When he designed the civic centre of Philadelphia, his wall of freeways and castle-like car parks, from where citizens would walk into the protected centre, was to protect Philadelphia from the marauding automobile.
Britain’s postwar planners caught the Kahn bug, using the Blitz as an excuse to refit cities for the car, but our attempt at car culture was inevitably less “born to be wild” than America’s. They got sexy freeways, we got the ring road slammed through our cities. Our car parks, with some heroic exceptions, were more Mondeo than Mayan — wilderness spaces designed to store machines in. Why would anyone spend architecture on that?
But Kahn’s problem hasn’t gone away. We drive cars as never before. Our cities, for all the “destruction” of the 1960s, are still poorly equipped for this reality. Short of a trillion pounds being invested in our public transport system, cars and car parks are always, at the very least, going to be a part of our city. So why not make them, as Kahn suggested, proper architecture.
It doesn’t take much to yank architectural scum into just-about-humane. In Dublin and Glasgow two beasts from the 1960s have been made over by Cullen Payne and MCM Architects respectively: the structure remains the same, but inside and out they’ve been refitted in cool, contemporary modern steel, stone and larch. It’s hardly the sublime.

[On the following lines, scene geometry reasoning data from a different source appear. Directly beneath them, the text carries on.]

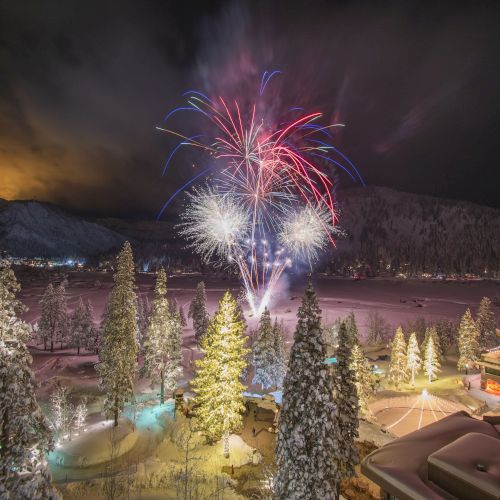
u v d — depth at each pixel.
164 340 41.56
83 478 25.70
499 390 50.03
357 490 24.38
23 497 13.91
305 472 16.92
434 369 63.69
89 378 56.81
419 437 11.54
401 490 9.41
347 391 23.36
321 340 18.22
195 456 28.86
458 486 8.84
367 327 108.81
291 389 17.94
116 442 30.05
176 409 37.62
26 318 107.94
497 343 73.19
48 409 41.06
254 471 27.06
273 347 54.28
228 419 29.00
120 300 33.44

It’s just about slotting car parks genteelly into the urban landscape.
Herzog & de Meuron buried their vast concrete car park for the Allianz Stadium, Munich, under an undulating landscape to protect the green belt, though cut with fissures with giant fans to get light in and fumes out, the architecture allowed to shoot heavenwards in dizzying, Piranesian layers and spirals.
In Leipzig Hentrich-Petschnigg & Partner’s new car park opposite the zoo has been built with classic car-park curves and clad in bamboo. It’s simple but astonishing, instantly turning the brutal into zen.
But top marks go to the splendidly ridiculous Hotel Puerta América in Madrid, where each floor has been designed by a different architect-superstar. Teresa Sapey, the least superstar of the lot, ended up with the basement car park. “I’ve always been attracted to forgotten-about spaces,” she says, gamely. “There’s a lot to get excited about in a garage. This is where we get out of our car-bubbles and have to re-engage with the social world.”
And, indeed, she’s transformed it with graphics, colours, crazy lighting and giant prints like a nightclub. As she says: “The ugly frog became a beautiful, sexy princess!”
Baby, you can park my car: sexy British car parks
The Treaty Car Park, Gateshead
Owen Luder’s statuesque gem is known as “the Get Carter car park” for its starring role in Mike Hodges’s 1971 film.
Avenue de Chartres Car Park, Chichester
In 1991 Birds Portchmouth Russum reinvented Kahn’s idea of a car park like a castellated walled city to bring this walled city into the postmodern age.
Rupert Street Car Park, Bristol
A loop-the-loop, inspired by the 1920s “futurist” Fiat factory in Turin with its continuous spiral erupting on to the roof with a racetrack. Imagine being in it alone. In a Ferrari.
Brewer Street Car Park, Soho, London
Built in 1929 by J. J. Joass, architect of Whiteleys, Bayswater, for an Art Deco age. This is one of three listed in London (including the old Daimler garage in Bloomsbury and what is now Conran’s Bluebird empire in Chelsea), had a room for chauffeurs and a ladies’ changing room.
Charles Cross Car Park, Plymouth
Another postwar ringroad classic, best viewed at 30mph or from above, where its abstract D-shaped spiral and internal kiss-curl — opposite a blitzed church too — comes close to Kahn’s idea of the car park as a gateway to the modern city.